» **TASK ITEM**
Could you copy every line in the listing below that has the word "professionals"?
═══ STORED DATA ═══
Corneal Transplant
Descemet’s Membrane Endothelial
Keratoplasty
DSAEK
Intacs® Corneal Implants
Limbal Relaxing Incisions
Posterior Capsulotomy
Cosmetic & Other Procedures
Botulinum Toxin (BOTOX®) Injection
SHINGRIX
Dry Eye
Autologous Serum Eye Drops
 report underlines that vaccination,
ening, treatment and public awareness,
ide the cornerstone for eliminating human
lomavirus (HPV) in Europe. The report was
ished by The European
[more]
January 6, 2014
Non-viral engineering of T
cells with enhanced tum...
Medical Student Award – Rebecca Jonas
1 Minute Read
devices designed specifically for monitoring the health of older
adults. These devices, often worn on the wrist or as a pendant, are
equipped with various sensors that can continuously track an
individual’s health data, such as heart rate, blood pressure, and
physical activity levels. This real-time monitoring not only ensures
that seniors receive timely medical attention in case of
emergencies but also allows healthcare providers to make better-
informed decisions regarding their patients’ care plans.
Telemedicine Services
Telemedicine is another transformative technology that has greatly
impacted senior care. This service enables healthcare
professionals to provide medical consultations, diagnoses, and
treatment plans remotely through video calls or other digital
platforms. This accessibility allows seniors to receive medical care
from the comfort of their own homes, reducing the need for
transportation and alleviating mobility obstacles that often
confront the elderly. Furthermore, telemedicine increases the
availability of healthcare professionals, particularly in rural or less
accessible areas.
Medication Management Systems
═══
» **REPLY TO THE TASK**
professionals to provide medical consultations, diagnoses, and
availability of healthcare professionals, particularly in rural or less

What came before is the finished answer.